Nancy’s next project is to write an Aggie Mundeen Lake Mystery for a new spin-off series. After Sam and I nearly drown in a raging flood in The Plunge, our outlook and relationship change. Near death experiences have that effect.
Having survived the flood, I grow close to other survivors and want to help them rebuild their lives. My new friend Connie is director of Pecan Paradise, a retirement home in Seguin not far from the lake. She asks me to work there as Activities Director. Seguin is thirty-five miles from San Antonio where Sam is an SAPD detective. A new beginning? A temporary relocation? A permanent shift?
Will I have the opportunity to root out injustice? Without a wrong to set right, I get bored. Will Sam be involved?
Nancy hasn’t told me, so I’ll have to wait and see. At least I’m in her head again. I was beginning to worry.
Yours truly,
Aggie Mundeen.
About the Author: Nancy G. West was a business major who later studied English literature and discovered that writing fiction is a lot more fun than accounting. She is the author of psychological suspense, Nine Days to Evil, the Aggie Mundeen Mysteries, and The Plunge, lead-in to the spin-off series in progress, Aggie Mundeen Lake Mysteries. She recently completed a new novel of domestic suspense. http://www.nancygwest.com, http://tinyurl.com/authorNancyG-West
Dear Aggie: Not to cause you more grief, but you really need to get over yourself. I’ve written five books and four are single title. Did I hear from MY characters?

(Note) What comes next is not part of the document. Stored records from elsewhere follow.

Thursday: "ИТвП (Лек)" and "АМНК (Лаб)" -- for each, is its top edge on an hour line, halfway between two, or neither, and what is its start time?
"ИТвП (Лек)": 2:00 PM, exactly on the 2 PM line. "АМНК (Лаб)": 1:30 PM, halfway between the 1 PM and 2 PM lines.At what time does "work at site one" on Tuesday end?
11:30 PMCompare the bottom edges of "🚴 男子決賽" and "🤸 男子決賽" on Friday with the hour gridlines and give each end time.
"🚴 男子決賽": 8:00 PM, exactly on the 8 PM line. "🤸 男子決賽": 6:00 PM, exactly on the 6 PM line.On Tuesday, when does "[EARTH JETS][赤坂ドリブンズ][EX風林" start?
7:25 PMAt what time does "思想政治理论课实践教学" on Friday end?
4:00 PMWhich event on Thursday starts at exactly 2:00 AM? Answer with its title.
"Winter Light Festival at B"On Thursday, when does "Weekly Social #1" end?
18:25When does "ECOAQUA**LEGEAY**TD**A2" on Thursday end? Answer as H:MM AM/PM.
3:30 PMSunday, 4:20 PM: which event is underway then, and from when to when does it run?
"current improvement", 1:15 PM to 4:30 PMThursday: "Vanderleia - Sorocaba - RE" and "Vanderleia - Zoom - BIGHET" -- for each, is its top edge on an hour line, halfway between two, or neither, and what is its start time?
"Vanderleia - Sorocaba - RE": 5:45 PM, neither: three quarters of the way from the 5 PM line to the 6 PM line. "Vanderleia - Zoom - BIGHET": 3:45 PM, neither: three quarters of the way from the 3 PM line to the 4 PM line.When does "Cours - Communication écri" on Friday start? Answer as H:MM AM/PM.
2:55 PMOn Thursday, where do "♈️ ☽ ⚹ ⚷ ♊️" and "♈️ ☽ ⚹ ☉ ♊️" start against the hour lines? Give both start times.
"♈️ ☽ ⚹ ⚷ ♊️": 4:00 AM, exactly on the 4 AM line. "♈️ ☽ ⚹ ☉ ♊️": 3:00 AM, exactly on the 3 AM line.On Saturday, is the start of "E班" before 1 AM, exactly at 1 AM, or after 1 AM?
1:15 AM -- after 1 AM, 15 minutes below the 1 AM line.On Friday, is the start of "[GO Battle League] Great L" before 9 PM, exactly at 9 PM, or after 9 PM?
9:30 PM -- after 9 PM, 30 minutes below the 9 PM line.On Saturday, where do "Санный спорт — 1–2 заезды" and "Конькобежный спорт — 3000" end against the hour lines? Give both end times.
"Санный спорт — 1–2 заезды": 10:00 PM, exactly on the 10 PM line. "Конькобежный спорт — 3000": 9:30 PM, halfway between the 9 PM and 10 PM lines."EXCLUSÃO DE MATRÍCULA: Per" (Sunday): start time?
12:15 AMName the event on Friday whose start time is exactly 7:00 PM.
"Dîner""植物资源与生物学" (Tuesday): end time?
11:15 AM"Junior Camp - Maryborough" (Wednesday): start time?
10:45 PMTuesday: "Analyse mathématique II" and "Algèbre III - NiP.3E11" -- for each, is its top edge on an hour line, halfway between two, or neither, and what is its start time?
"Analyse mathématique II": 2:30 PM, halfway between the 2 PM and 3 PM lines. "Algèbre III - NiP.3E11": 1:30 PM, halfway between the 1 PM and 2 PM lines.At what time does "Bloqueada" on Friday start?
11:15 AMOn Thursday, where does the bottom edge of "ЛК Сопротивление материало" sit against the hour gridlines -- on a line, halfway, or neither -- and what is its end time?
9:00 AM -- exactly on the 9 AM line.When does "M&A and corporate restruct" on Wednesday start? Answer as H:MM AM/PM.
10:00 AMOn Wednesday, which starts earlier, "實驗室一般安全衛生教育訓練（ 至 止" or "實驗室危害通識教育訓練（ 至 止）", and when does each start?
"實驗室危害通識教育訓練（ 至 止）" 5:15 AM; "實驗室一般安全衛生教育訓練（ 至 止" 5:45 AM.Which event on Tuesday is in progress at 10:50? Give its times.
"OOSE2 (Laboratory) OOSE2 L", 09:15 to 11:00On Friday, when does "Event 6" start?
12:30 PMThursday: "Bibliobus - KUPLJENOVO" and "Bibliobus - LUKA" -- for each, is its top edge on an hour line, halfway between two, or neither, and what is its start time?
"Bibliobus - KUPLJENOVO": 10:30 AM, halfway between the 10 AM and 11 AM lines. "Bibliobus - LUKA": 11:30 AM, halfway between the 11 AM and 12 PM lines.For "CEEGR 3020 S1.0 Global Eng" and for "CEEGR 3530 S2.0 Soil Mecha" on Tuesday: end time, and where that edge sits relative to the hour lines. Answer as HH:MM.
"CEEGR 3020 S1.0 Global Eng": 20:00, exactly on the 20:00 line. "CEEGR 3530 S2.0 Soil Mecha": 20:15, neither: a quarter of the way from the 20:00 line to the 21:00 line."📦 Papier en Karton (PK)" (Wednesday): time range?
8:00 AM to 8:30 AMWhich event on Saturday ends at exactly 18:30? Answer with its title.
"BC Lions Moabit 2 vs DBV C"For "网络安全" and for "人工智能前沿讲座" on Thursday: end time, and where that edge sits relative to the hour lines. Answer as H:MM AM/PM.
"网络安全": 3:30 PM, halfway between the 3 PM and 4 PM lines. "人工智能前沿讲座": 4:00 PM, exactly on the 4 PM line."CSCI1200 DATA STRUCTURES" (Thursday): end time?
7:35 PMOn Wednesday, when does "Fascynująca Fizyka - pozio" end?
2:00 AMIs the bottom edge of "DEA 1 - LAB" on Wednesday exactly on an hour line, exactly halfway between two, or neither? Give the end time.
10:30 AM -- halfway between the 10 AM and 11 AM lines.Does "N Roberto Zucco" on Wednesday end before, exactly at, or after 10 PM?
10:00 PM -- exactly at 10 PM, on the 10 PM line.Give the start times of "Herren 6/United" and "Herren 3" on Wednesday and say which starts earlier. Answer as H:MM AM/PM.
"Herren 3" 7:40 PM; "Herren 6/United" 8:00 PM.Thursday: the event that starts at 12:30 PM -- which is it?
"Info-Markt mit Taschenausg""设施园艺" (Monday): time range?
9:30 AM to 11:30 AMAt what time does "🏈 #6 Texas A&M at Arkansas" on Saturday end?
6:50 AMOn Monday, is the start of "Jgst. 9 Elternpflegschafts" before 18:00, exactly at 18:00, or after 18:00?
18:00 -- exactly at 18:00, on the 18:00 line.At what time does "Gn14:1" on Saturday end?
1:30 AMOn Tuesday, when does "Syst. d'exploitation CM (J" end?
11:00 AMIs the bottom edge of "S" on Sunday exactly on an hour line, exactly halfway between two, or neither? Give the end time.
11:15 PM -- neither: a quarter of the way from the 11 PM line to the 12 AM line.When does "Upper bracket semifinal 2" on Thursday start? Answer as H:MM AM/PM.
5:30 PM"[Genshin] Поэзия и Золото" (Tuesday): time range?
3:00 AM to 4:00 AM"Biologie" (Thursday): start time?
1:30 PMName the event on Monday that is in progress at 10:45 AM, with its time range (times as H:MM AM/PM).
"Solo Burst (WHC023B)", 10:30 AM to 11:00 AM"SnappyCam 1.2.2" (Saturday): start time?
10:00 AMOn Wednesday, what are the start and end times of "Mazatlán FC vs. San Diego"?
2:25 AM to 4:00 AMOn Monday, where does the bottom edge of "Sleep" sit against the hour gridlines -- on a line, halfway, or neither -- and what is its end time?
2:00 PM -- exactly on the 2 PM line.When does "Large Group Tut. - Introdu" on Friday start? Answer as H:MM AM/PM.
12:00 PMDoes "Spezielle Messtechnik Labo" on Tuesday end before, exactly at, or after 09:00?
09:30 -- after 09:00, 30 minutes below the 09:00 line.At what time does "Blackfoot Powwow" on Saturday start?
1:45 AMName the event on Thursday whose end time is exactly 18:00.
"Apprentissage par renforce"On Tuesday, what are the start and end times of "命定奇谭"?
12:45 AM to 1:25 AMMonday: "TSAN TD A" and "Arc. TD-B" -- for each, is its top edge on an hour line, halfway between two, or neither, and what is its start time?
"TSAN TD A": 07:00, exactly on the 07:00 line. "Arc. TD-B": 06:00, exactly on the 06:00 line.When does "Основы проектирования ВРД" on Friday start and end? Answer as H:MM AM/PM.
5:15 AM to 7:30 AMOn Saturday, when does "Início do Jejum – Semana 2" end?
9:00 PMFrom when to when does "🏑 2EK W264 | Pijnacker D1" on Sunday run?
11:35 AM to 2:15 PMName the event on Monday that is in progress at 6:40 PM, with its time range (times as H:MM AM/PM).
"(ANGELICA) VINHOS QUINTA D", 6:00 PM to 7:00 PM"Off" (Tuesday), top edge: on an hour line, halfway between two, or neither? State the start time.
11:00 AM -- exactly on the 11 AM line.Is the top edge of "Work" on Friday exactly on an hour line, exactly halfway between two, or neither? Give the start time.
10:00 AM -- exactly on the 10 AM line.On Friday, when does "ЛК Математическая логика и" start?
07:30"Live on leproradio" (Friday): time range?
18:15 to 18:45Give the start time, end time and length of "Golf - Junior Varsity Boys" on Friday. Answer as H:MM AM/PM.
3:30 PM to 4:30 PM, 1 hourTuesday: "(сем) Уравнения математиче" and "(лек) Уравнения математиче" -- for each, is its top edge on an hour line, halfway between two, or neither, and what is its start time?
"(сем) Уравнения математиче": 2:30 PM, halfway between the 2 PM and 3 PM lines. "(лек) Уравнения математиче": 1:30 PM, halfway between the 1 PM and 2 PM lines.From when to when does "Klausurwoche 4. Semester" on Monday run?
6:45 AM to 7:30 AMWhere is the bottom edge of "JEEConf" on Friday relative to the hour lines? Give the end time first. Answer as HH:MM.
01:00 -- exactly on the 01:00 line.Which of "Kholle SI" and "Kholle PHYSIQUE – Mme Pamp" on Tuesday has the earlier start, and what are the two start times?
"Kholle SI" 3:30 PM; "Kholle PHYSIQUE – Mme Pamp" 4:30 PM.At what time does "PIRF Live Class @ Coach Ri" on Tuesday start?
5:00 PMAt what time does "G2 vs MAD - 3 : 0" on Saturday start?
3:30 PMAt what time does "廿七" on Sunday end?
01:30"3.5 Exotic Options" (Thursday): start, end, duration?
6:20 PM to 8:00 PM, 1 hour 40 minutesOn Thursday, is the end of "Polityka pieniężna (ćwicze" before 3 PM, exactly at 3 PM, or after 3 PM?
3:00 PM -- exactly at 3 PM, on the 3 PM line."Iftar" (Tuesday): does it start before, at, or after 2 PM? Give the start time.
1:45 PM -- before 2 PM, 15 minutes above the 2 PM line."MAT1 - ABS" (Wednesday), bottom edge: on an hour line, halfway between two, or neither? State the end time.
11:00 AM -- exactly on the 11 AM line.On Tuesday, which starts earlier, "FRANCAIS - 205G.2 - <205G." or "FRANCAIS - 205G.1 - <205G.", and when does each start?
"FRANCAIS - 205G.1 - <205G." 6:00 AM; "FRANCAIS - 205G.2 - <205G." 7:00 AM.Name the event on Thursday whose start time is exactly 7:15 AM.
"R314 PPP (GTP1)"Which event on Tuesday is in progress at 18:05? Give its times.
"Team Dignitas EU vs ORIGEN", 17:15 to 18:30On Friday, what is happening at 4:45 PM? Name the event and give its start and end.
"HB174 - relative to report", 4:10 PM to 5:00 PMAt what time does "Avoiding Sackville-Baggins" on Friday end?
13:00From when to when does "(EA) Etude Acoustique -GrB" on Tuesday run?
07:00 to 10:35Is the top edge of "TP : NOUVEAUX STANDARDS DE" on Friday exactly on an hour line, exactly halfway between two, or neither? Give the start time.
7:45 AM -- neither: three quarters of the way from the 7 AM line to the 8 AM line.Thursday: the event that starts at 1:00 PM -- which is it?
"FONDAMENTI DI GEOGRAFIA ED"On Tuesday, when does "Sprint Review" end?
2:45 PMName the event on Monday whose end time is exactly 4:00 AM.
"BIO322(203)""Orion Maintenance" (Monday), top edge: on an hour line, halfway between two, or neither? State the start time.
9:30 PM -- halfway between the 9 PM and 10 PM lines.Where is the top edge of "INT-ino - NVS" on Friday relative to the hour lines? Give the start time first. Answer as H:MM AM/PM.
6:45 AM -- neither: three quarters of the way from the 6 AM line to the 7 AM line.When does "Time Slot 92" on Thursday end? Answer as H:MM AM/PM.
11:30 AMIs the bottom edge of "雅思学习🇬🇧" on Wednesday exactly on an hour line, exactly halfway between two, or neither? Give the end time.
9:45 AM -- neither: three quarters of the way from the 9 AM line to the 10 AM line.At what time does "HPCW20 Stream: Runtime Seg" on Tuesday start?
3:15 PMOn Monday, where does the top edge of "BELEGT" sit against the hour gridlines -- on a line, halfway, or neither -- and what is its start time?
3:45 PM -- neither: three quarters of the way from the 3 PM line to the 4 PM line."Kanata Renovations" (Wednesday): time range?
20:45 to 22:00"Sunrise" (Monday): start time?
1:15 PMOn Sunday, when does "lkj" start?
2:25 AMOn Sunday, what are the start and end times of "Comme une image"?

Well, maybe a little bit. The point is Nancy hasn’t forgotten about you, she’s just growing as an author. And like the phrase, “We’ll always have Paris,” Nancy will always have Aggie Fun blog, Nancy, and your standalone sounds intriguing as well.
Dear Miss Nancy,
I am reaching out to you to contact your Miss Aggie. I am the personal secretary of J. C. Lawrence, the investigative reporter for CRP TV.
Mr. Lawerence would love to interview Miss Aggie in the near future to better inform his viewers on how a super sleuth copes with the stress during these uncertain times.
Kind Regards,
Malika Bourne
PS. Let’s do virtual lunch/
Dear Donnell, You are most kind to Nancy. I’ll try harder. With all those single titles, I’m surprised you haven’t heard from your characters. Some may be happy but some may be seething. Just saying . . .
Dear Malika,
Thanks for your interest. Can you email Nancy, ngwest at sbcglobal.net?
I must warn you; she writes better than she speaks.
Virtual lunch sounds awesome.
What fun! I hope Nancy takes better care of you in future, Aggie – although it sounds as if you have lots of hair-raising adventures to look forward to. 🙂
Oh Aggie, I’m so sorry Nancy treated you that way. You should NOT be ignored. I’ll have a talk with her and see if she can make it up to you somehow. I must say, though, that my author, Kaye George, is not treating me much better. She’s been working on my fourth book for EVVV er.
Yours truly, Imogene Duckworthy
Dear Imogene, Aggie thanks you. It’s nice to have a fellow sufferer. Tell Kaye, I get the forEVVVer thing. I’m starting a Guppy course soon, Plot Thickeners, that I hope speeds up the process for Aggie’ lake mystery.
Dear Barbara,
Thanks for the support. Nancy is outline my lake mystery so I’ll be in the thick of things soon. Yessss!